= Data below =
-.-.-
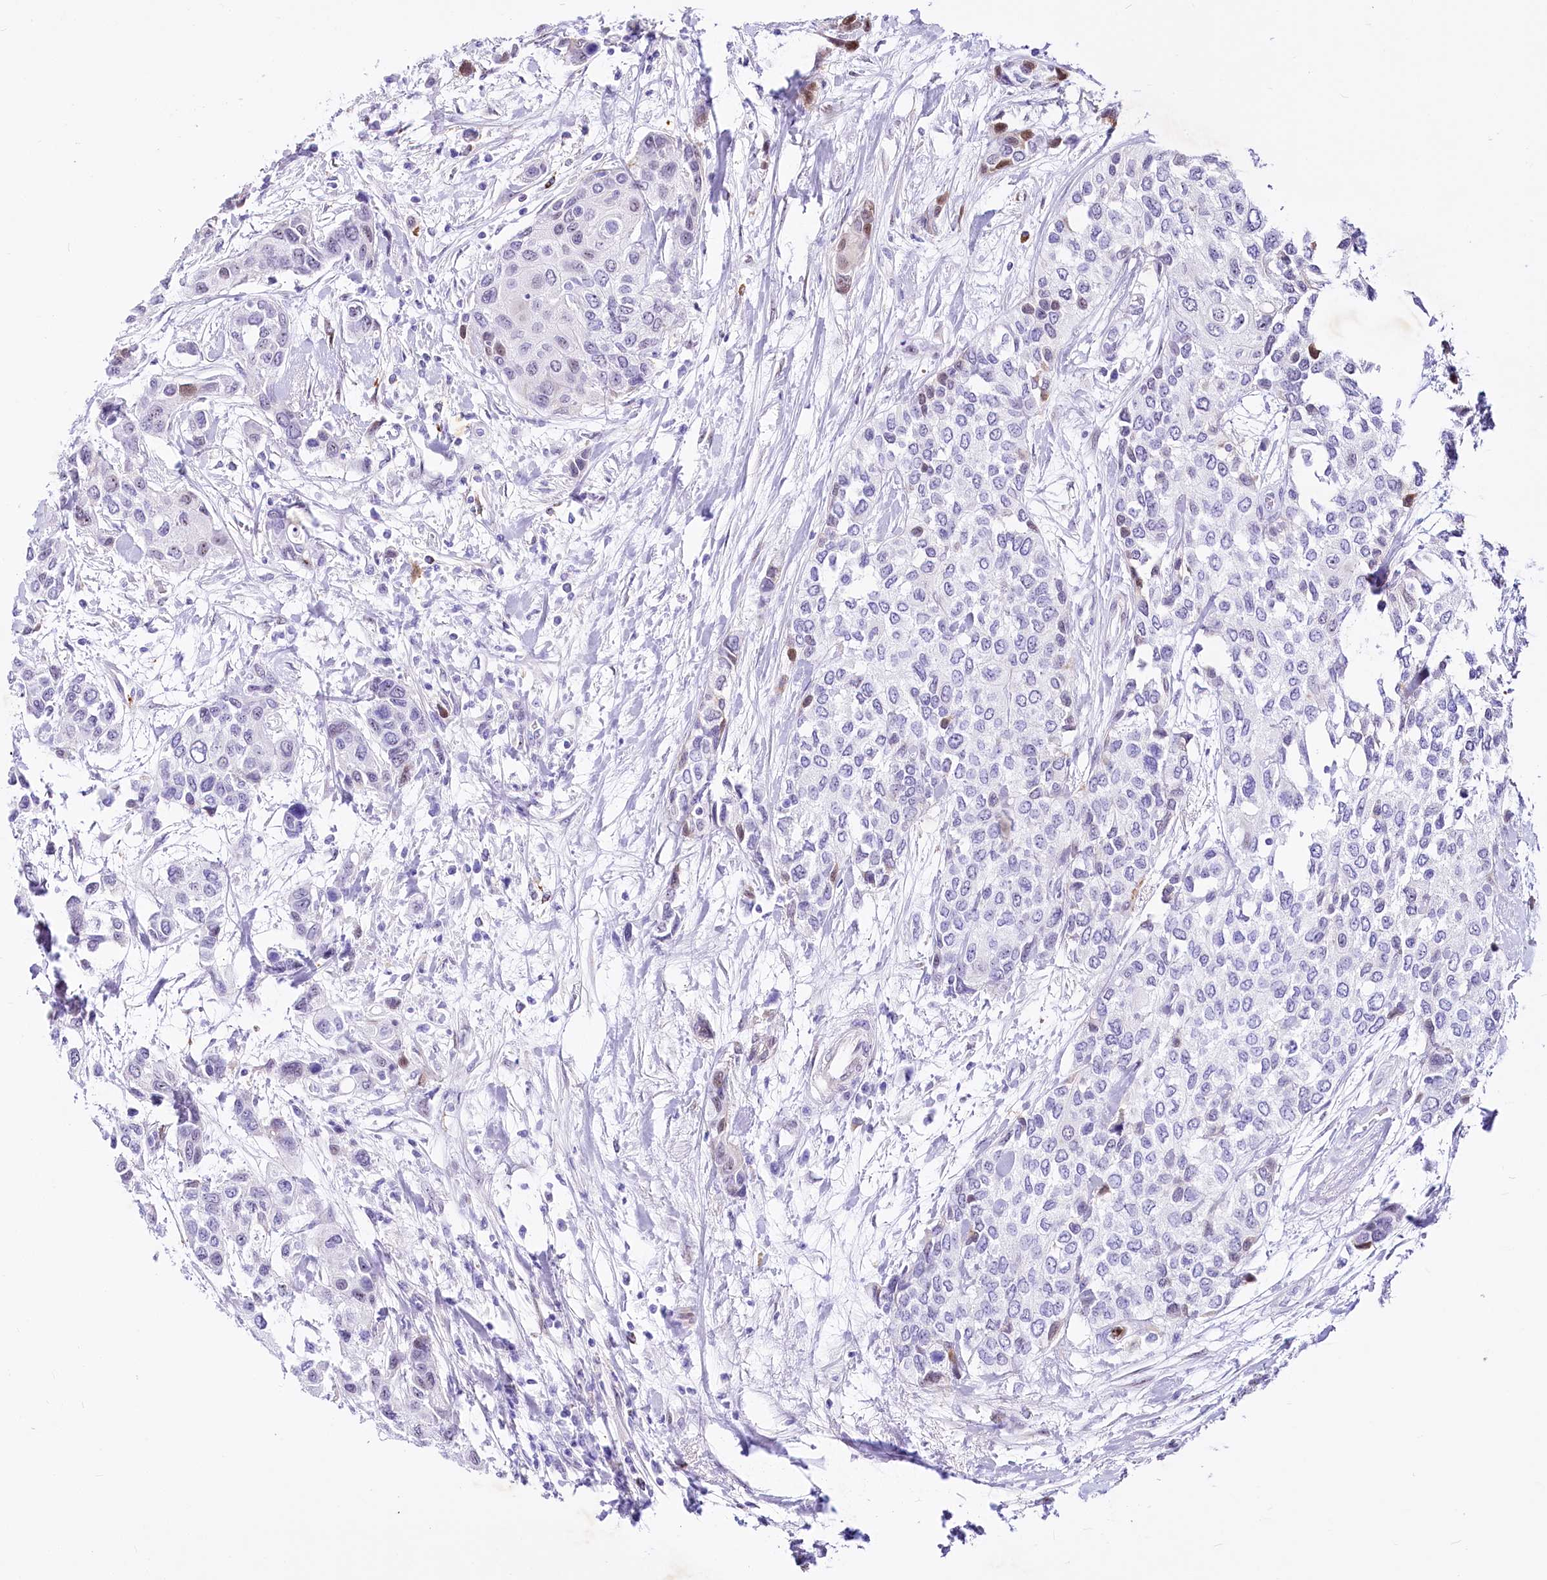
{"staining": {"intensity": "negative", "quantity": "none", "location": "none"}, "tissue": "urothelial cancer", "cell_type": "Tumor cells", "image_type": "cancer", "snomed": [{"axis": "morphology", "description": "Normal tissue, NOS"}, {"axis": "morphology", "description": "Urothelial carcinoma, High grade"}, {"axis": "topography", "description": "Vascular tissue"}, {"axis": "topography", "description": "Urinary bladder"}], "caption": "Immunohistochemical staining of high-grade urothelial carcinoma displays no significant staining in tumor cells. The staining was performed using DAB (3,3'-diaminobenzidine) to visualize the protein expression in brown, while the nuclei were stained in blue with hematoxylin (Magnification: 20x).", "gene": "PTMS", "patient": {"sex": "female", "age": 56}}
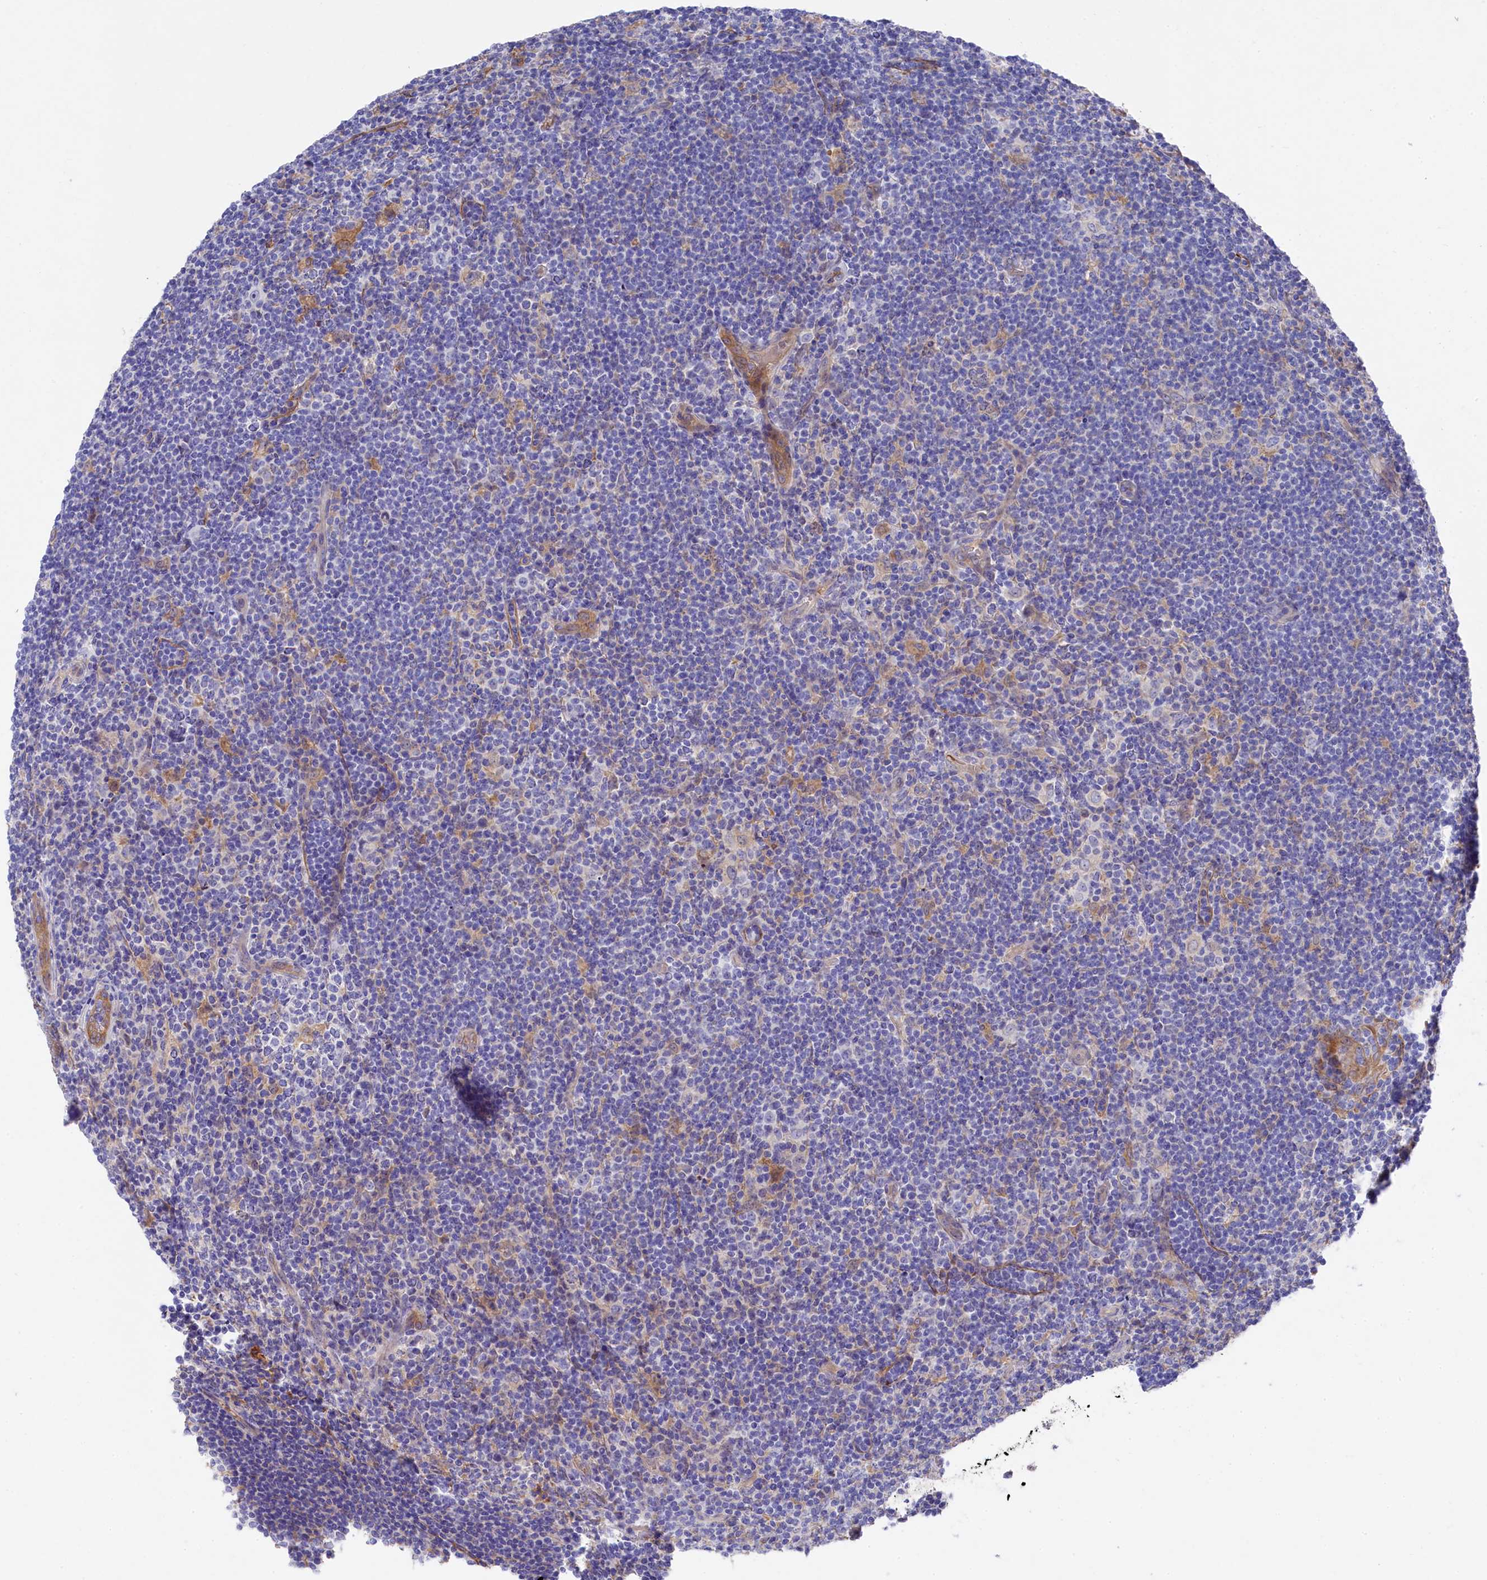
{"staining": {"intensity": "moderate", "quantity": "<25%", "location": "cytoplasmic/membranous"}, "tissue": "lymphoma", "cell_type": "Tumor cells", "image_type": "cancer", "snomed": [{"axis": "morphology", "description": "Hodgkin's disease, NOS"}, {"axis": "topography", "description": "Lymph node"}], "caption": "IHC staining of Hodgkin's disease, which reveals low levels of moderate cytoplasmic/membranous positivity in approximately <25% of tumor cells indicating moderate cytoplasmic/membranous protein staining. The staining was performed using DAB (3,3'-diaminobenzidine) (brown) for protein detection and nuclei were counterstained in hematoxylin (blue).", "gene": "LHFPL4", "patient": {"sex": "female", "age": 57}}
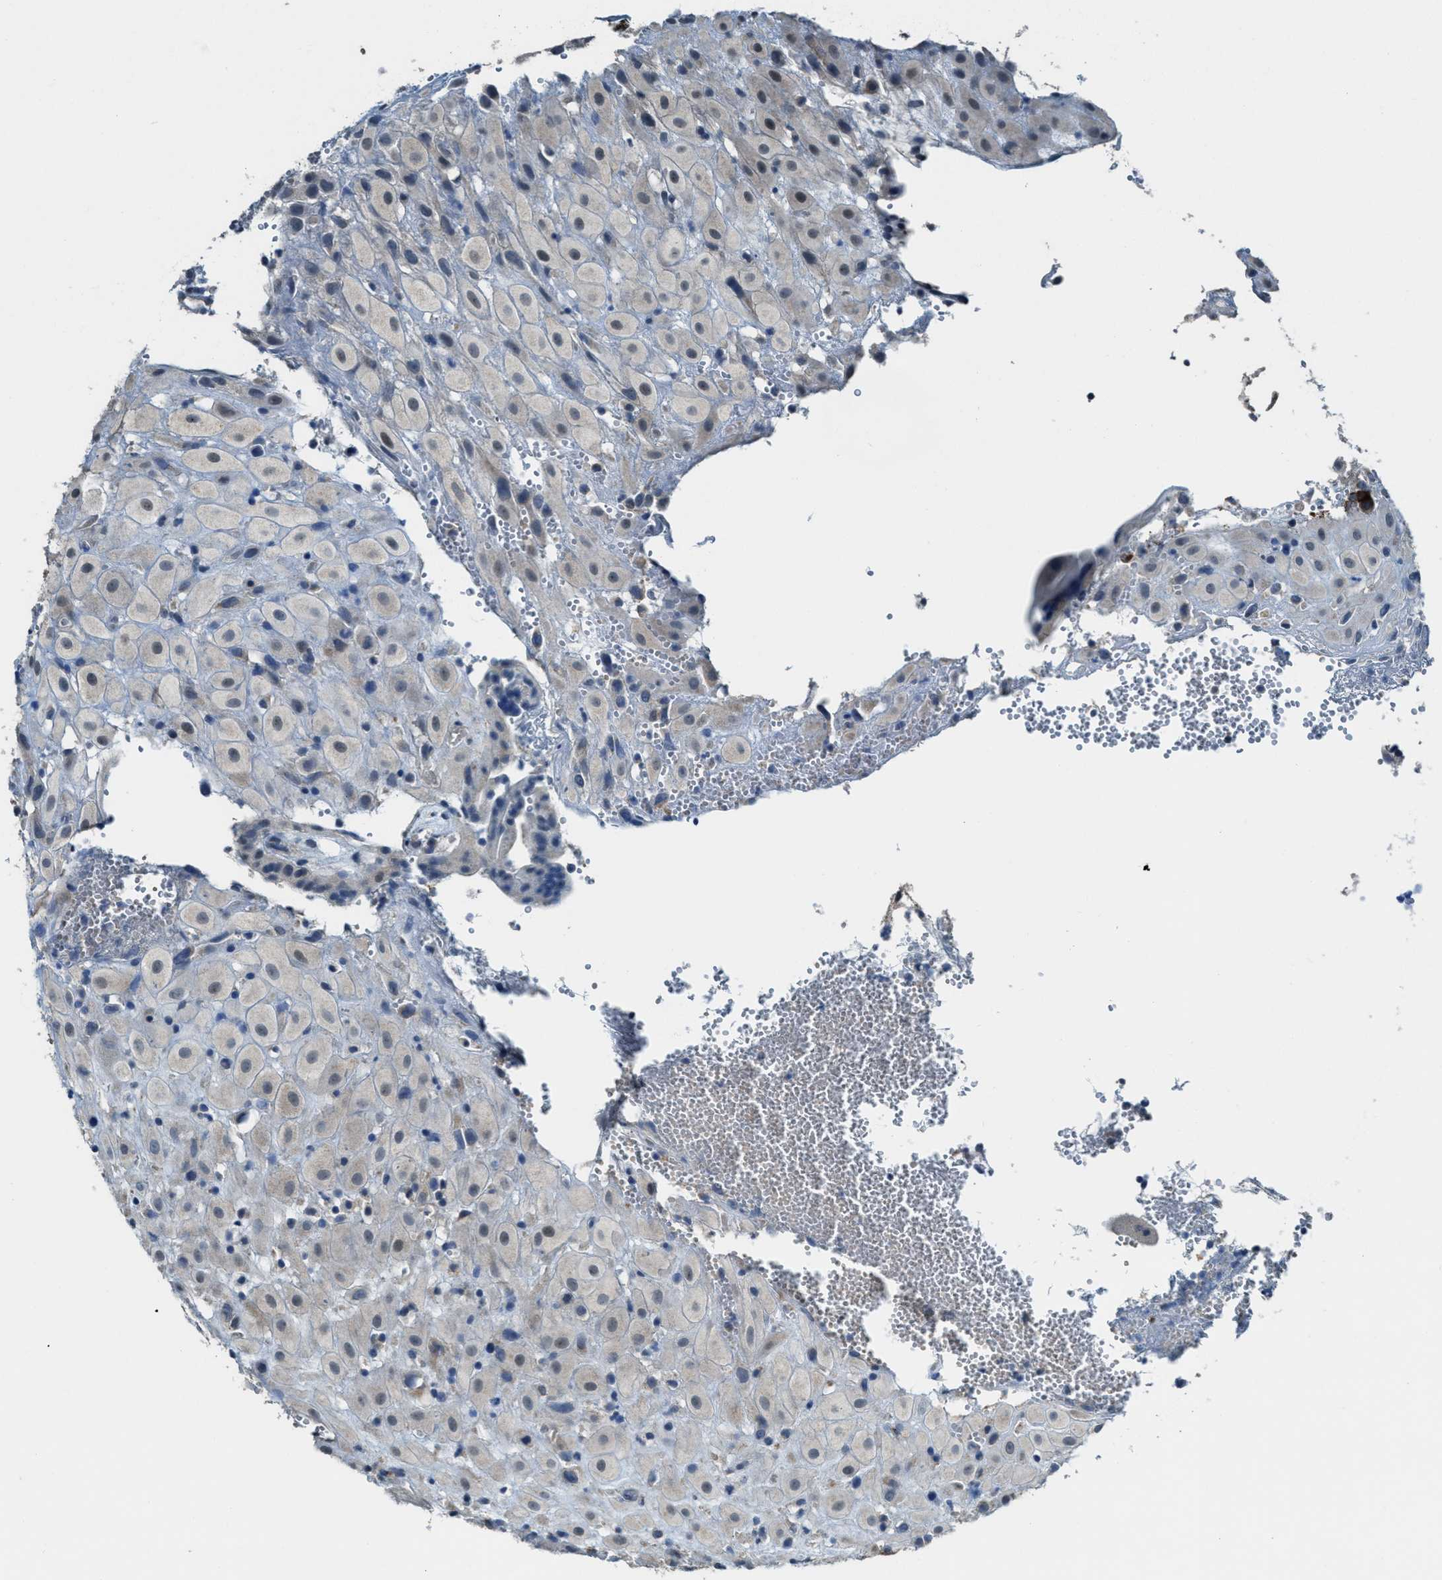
{"staining": {"intensity": "weak", "quantity": "<25%", "location": "cytoplasmic/membranous"}, "tissue": "placenta", "cell_type": "Decidual cells", "image_type": "normal", "snomed": [{"axis": "morphology", "description": "Normal tissue, NOS"}, {"axis": "topography", "description": "Placenta"}], "caption": "An image of placenta stained for a protein displays no brown staining in decidual cells.", "gene": "CDON", "patient": {"sex": "female", "age": 18}}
-.-.-
= Task details =
Produce an exact copy of each line of data, skipping embedded images.

= Response to this task =
{"staining": {"intensity": "negative", "quantity": "none", "location": "none"}, "tissue": "urothelial cancer", "cell_type": "Tumor cells", "image_type": "cancer", "snomed": [{"axis": "morphology", "description": "Normal tissue, NOS"}, {"axis": "morphology", "description": "Urothelial carcinoma, High grade"}, {"axis": "topography", "description": "Vascular tissue"}, {"axis": "topography", "description": "Urinary bladder"}], "caption": "Immunohistochemical staining of high-grade urothelial carcinoma displays no significant staining in tumor cells. The staining was performed using DAB (3,3'-diaminobenzidine) to visualize the protein expression in brown, while the nuclei were stained in blue with hematoxylin (Magnification: 20x).", "gene": "PTMS", "patient": {"sex": "female", "age": 56}}
{"staining": {"intensity": "moderate", "quantity": "<25%", "location": "cytoplasmic/membranous"}, "tissue": "lymphoma", "cell_type": "Tumor cells", "image_type": "cancer", "snomed": [{"axis": "morphology", "description": "Hodgkin's disease, NOS"}, {"axis": "topography", "description": "Lymph node"}], "caption": "IHC staining of Hodgkin's disease, which reveals low levels of moderate cytoplasmic/membranous positivity in approximately <25% of tumor cells indicating moderate cytoplasmic/membranous protein staining. The staining was performed using DAB (3,3'-diaminobenzidine) (brown) for protein detection and nuclei were counterstained in hematoxylin (blue).", "gene": "LHFPL4", "patient": {"sex": "female", "age": 57}}
{"staining": {"intensity": "weak", "quantity": "<25%", "location": "cytoplasmic/membranous"}, "tissue": "placenta", "cell_type": "Decidual cells", "image_type": "normal", "snomed": [{"axis": "morphology", "description": "Normal tissue, NOS"}, {"axis": "topography", "description": "Placenta"}], "caption": "An image of placenta stained for a protein displays no brown staining in decidual cells.", "gene": "CDON", "patient": {"sex": "female", "age": 18}}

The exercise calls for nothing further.